** Stored items **
## start

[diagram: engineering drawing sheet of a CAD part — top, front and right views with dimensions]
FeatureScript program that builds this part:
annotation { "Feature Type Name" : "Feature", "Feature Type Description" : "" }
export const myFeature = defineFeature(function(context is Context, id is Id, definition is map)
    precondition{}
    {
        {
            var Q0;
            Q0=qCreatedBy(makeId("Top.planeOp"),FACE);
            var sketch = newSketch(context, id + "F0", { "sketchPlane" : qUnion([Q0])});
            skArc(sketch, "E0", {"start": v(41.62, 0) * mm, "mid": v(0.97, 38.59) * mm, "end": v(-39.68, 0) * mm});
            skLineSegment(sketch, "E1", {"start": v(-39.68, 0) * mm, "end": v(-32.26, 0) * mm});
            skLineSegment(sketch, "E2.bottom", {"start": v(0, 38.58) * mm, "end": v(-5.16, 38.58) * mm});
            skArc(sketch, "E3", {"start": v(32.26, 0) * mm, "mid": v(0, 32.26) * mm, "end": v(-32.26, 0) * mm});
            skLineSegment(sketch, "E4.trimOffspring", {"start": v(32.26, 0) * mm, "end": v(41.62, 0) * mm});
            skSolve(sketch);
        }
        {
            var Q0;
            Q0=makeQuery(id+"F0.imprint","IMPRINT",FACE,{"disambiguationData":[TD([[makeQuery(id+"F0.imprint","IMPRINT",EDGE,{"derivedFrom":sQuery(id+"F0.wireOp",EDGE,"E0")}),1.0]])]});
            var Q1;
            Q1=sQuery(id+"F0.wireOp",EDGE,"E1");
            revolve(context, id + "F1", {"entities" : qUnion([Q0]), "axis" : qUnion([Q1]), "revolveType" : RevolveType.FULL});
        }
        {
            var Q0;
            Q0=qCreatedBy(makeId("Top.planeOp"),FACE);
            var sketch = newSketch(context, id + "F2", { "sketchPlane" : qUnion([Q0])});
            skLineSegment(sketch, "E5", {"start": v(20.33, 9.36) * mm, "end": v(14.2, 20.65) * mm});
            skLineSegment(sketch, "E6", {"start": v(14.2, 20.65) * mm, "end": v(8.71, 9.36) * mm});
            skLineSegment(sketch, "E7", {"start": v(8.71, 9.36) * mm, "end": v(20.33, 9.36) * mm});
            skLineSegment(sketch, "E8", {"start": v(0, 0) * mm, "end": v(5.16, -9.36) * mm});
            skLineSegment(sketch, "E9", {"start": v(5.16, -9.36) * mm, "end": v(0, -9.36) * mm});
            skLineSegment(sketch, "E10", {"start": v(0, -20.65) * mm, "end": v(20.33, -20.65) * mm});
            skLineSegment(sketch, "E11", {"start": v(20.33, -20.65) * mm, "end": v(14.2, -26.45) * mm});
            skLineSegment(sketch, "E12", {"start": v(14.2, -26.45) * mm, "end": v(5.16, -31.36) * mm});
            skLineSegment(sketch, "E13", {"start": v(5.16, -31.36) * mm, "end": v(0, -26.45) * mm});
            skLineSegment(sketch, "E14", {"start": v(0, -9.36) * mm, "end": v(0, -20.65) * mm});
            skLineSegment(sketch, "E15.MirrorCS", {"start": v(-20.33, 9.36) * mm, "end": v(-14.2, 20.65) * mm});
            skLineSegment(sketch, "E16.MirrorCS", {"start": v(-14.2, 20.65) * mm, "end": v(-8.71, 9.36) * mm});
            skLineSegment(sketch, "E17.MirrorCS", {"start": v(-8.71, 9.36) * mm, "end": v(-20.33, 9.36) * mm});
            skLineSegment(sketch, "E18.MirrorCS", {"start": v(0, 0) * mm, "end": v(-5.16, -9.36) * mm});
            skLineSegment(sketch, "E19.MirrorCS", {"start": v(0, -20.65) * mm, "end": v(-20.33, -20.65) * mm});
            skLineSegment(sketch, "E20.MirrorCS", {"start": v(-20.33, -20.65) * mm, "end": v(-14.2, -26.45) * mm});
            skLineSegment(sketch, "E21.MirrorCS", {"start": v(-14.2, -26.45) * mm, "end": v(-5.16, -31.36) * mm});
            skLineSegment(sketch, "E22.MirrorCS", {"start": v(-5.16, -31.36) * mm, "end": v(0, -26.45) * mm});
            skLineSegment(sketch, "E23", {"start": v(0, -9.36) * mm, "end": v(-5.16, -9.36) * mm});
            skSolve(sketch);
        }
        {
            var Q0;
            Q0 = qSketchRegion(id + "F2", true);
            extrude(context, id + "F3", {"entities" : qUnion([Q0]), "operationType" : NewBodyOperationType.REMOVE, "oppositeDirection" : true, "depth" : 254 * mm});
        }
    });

## end

** Written exercise **
Can you recast every line of the listing as a JSON list of strings, one string per line, leaving out blank lines?

** Expected answer **
[
  "[diagram: engineering drawing sheet of a CAD part — top, front and right views with dimensions]",
  "FeatureScript program that builds this part:",
  "annotation { \"Feature Type Name\" : \"Feature\", \"Feature Type Description\" : \"\" }",
  "export const myFeature = defineFeature(function(context is Context, id is Id, definition is map)",
  "    precondition{}",
  "    {",
  "        {",
  "            var Q0;",
  "            Q0=qCreatedBy(makeId(\"Top.planeOp\"),FACE);",
  "            var sketch = newSketch(context, id + \"F0\", { \"sketchPlane\" : qUnion([Q0])});",
  "            skArc(sketch, \"E0\", {\"start\": v(41.62, 0) * mm, \"mid\": v(0.97, 38.59) * mm, \"end\": v(-39.68, 0) * mm});",
  "            skLineSegment(sketch, \"E1\", {\"start\": v(-39.68, 0) * mm, \"end\": v(-32.26, 0) * mm});",
  "            skLineSegment(sketch, \"E2.bottom\", {\"start\": v(0, 38.58) * mm, \"end\": v(-5.16, 38.58) * mm});",
  "            skArc(sketch, \"E3\", {\"start\": v(32.26, 0) * mm, \"mid\": v(0, 32.26) * mm, \"end\": v(-32.26, 0) * mm});",
  "            skLineSegment(sketch, \"E4.trimOffspring\", {\"start\": v(32.26, 0) * mm, \"end\": v(41.62, 0) * mm});",
  "            skSolve(sketch);",
  "        }",
  "        {",
  "            var Q0;",
  "            Q0=makeQuery(id+\"F0.imprint\",\"IMPRINT\",FACE,{\"disambiguationData\":[TD([[makeQuery(id+\"F0.imprint\",\"IMPRINT\",EDGE,{\"derivedFrom\":sQuery(id+\"F0.wireOp\",EDGE,\"E0\")}),1.0]])]});",
  "            var Q1;",
  "            Q1=sQuery(id+\"F0.wireOp\",EDGE,\"E1\");",
  "            revolve(context, id + \"F1\", {\"entities\" : qUnion([Q0]), \"axis\" : qUnion([Q1]), \"revolveType\" : RevolveType.FULL});",
  "        }",
  "        {",
  "            var Q0;",
  "            Q0=qCreatedBy(makeId(\"Top.planeOp\"),FACE);",
  "            var sketch = newSketch(context, id + \"F2\", { \"sketchPlane\" : qUnion([Q0])});",
  "            skLineSegment(sketch, \"E5\", {\"start\": v(20.33, 9.36) * mm, \"end\": v(14.2, 20.65) * mm});",
  "            skLineSegment(sketch, \"E6\", {\"start\": v(14.2, 20.65) * mm, \"end\": v(8.71, 9.36) * mm});",
  "            skLineSegment(sketch, \"E7\", {\"start\": v(8.71, 9.36) * mm, \"end\": v(20.33, 9.36) * mm});",
  "            skLineSegment(sketch, \"E8\", {\"start\": v(0, 0) * mm, \"end\": v(5.16, -9.36) * mm});",
  "            skLineSegment(sketch, \"E9\", {\"start\": v(5.16, -9.36) * mm, \"end\": v(0, -9.36) * mm});",
  "            skLineSegment(sketch, \"E10\", {\"start\": v(0, -20.65) * mm, \"end\": v(20.33, -20.65) * mm});",
  "            skLineSegment(sketch, \"E11\", {\"start\": v(20.33, -20.65) * mm, \"end\": v(14.2, -26.45) * mm});",
  "            skLineSegment(sketch, \"E12\", {\"start\": v(14.2, -26.45) * mm, \"end\": v(5.16, -31.36) * mm});",
  "            skLineSegment(sketch, \"E13\", {\"start\": v(5.16, -31.36) * mm, \"end\": v(0, -26.45) * mm});",
  "            skLineSegment(sketch, \"E14\", {\"start\": v(0, -9.36) * mm, \"end\": v(0, -20.65) * mm});",
  "            skLineSegment(sketch, \"E15.MirrorCS\", {\"start\": v(-20.33, 9.36) * mm, \"end\": v(-14.2, 20.65) * mm});",
  "            skLineSegment(sketch, \"E16.MirrorCS\", {\"start\": v(-14.2, 20.65) * mm, \"end\": v(-8.71, 9.36) * mm});",
  "            skLineSegment(sketch, \"E17.MirrorCS\", {\"start\": v(-8.71, 9.36) * mm, \"end\": v(-20.33, 9.36) * mm});",
  "            skLineSegment(sketch, \"E18.MirrorCS\", {\"start\": v(0, 0) * mm, \"end\": v(-5.16, -9.36) * mm});",
  "            skLineSegment(sketch, \"E19.MirrorCS\", {\"start\": v(0, -20.65) * mm, \"end\": v(-20.33, -20.65) * mm});",
  "            skLineSegment(sketch, \"E20.MirrorCS\", {\"start\": v(-20.33, -20.65) * mm, \"end\": v(-14.2, -26.45) * mm});",
  "            skLineSegment(sketch, \"E21.MirrorCS\", {\"start\": v(-14.2, -26.45) * mm, \"end\": v(-5.16, -31.36) * mm});",
  "            skLineSegment(sketch, \"E22.MirrorCS\", {\"start\": v(-5.16, -31.36) * mm, \"end\": v(0, -26.45) * mm});",
  "            skLineSegment(sketch, \"E23\", {\"start\": v(0, -9.36) * mm, \"end\": v(-5.16, -9.36) * mm});",
  "            skSolve(sketch);",
  "        }",
  "        {",
  "            var Q0;",
  "            Q0 = qSketchRegion(id + \"F2\", true);",
  "            extrude(context, id + \"F3\", {\"entities\" : qUnion([Q0]), \"operationType\" : NewBodyOperationType.REMOVE, \"oppositeDirection\" : true, \"depth\" : 254 * mm});",
  "        }",
  "    });"
]